-- Exercise prompt --
Collect every line of extracted text in the records below that contains the string "recherche", and copy each one.

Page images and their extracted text
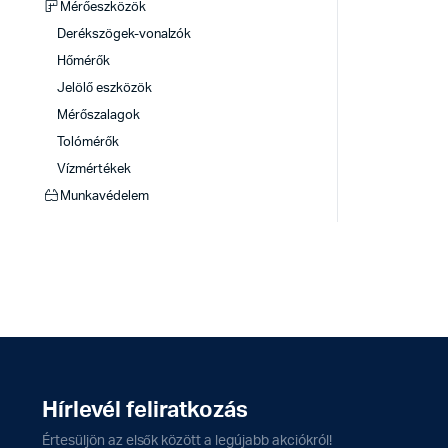
Mérőeszközök
Derékszögek-vonalzók
Hőmérők
Jelölő eszközök
Mérőszalagok
Tolómérők
Vízmértékek
Munkavédelem
Hírlevél feliratkozás
Értesüljön az elsők között a legújabb akciókról!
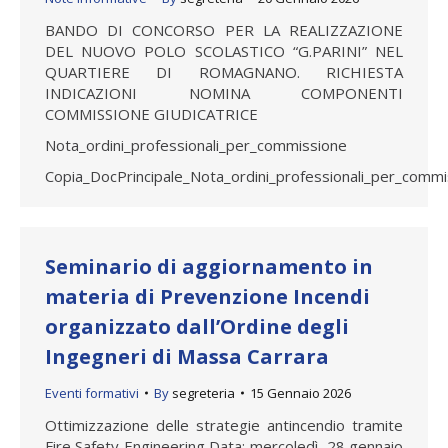
BANDO DI CONCORSO PER LA REALIZZAZIONE
DEL NUOVO POLO SCOLASTICO “G.PARINI” NEL
QUARTIERE DI ROMAGNANO. RICHIESTA
INDICAZIONI NOMINA COMPONENTI
COMMISSIONE GIUDICATRICE
Nota_ordini_professionali_per_commissione
Copia_DocPrincipale_Nota_ordini_professionali_per_comm
Seminario di aggiornamento in
materia di Prevenzione Incendi
organizzato dall’Ordine degli
Ingegneri di Massa Carrara
Eventi formativi
By
segreteria
15 Gennaio 2026
Ottimizzazione delle strategie antincendio tramite
Fire Safety Engineering Data: mercoledì 28 gennaio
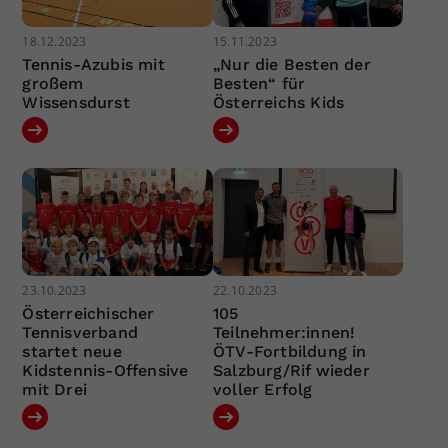
18.12.2023
15.11.2023
Tennis-Azubis mit
„Nur die Besten der
großem
Besten“ für
Wissensdurst
Österreichs Kids
23.10.2023
22.10.2023
Österreichischer
105
Tennisverband
Teilnehmer:innen!
startet neue
ÖTV-Fortbildung in
Kidstennis-Offensive
Salzburg/Rif wieder
mit Drei
voller Erfolg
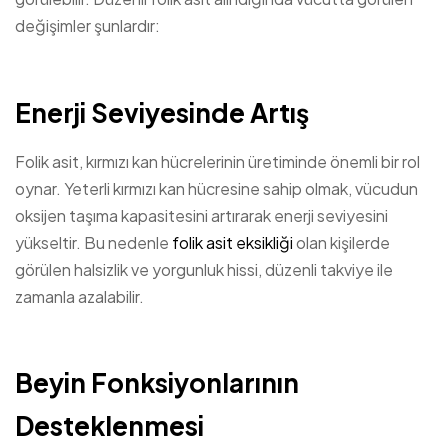
değişimler şunlardır:
Enerji Seviyesinde Artış
Folik asit, kırmızı kan hücrelerinin üretiminde önemli bir rol
oynar. Yeterli kırmızı kan hücresine sahip olmak, vücudun
oksijen taşıma kapasitesini artırarak enerji seviyesini
yükseltir. Bu nedenle
folik asit eksikliği
olan kişilerde
görülen halsizlik ve yorgunluk hissi, düzenli takviye ile
zamanla azalabilir.
Beyin Fonksiyonlarının
Desteklenmesi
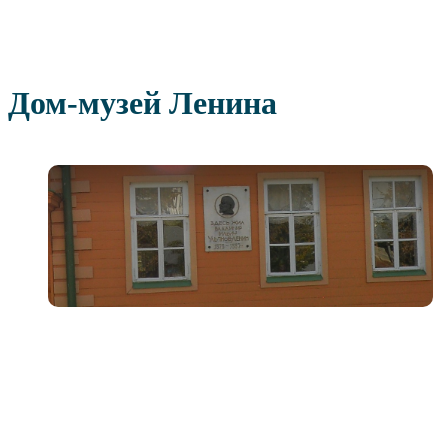
Дом-музей Ленина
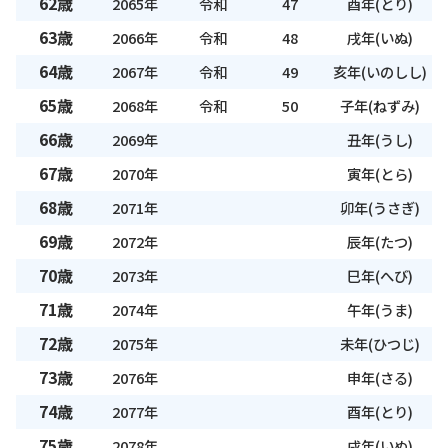
62歳
2065年
令和
47
酉年(とり)
63歳
2066年
令和
48
戌年(いぬ)
64歳
2067年
令和
49
亥年(いのしし)
65歳
2068年
令和
50
子年(ねずみ)
66歳
2069年
丑年(うし)
67歳
2070年
寅年(とら)
68歳
2071年
卯年(うさぎ)
69歳
2072年
辰年(たつ)
70歳
2073年
巳年(へび)
71歳
2074年
午年(うま)
72歳
2075年
未年(ひつじ)
73歳
2076年
申年(さる)
74歳
2077年
酉年(とり)
75歳
2078年
戌年(いぬ)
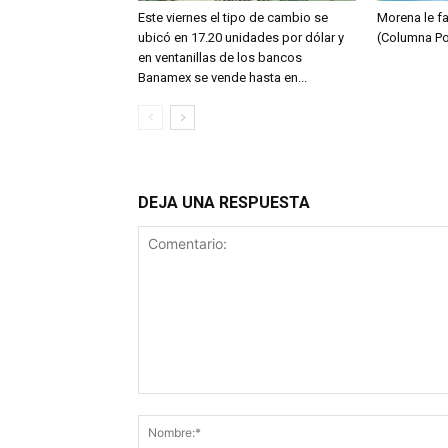
Este viernes el tipo de cambio se
Morena le fa
ubicó en 17.20 unidades por dólar y
(Columna Po
en ventanillas de los bancos
Banamex se vende hasta en...
DEJA UNA RESPUESTA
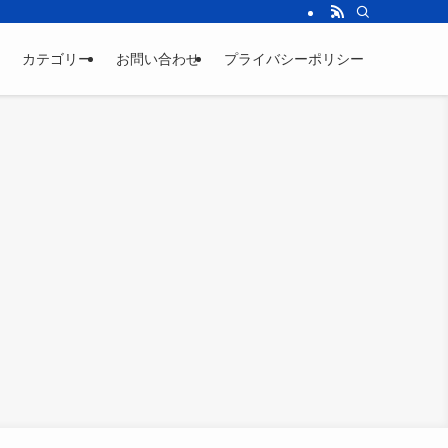
カテゴリー
お問い合わせ
プライバシーポリシー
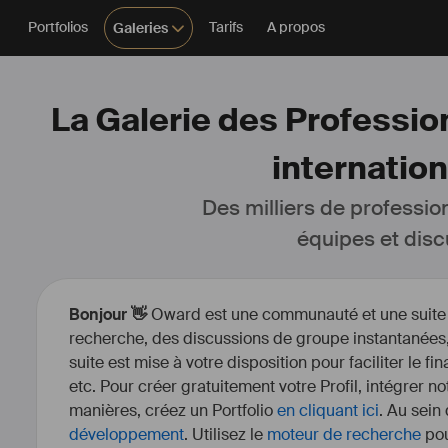
Portfolios
Tarifs
A propos
Galeries
La Galerie des Profession
internatio
Des milliers de professio
équipes et disc
Bonjour 👋
Oward est une communauté et une suite d’
recherche, des discussions de groupe instantanées, 
suite est mise à votre disposition pour faciliter le fi
etc. Pour créer gratuitement votre Profil, intégrer n
manières, créez un Portfolio
en cliquant ici
. Au sein
développement
. Utilisez le
moteur de recherche
pou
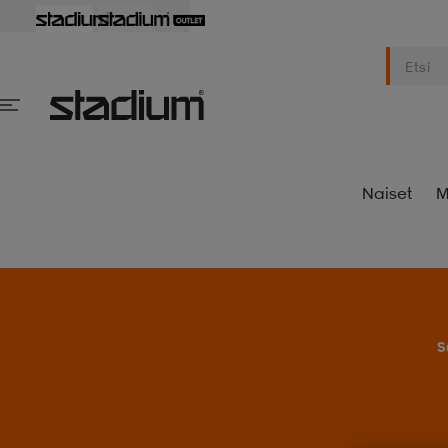
Naiset
M
S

-- Output of the task --
recherche, des discussions de groupe instantanées, 
moteur de recherche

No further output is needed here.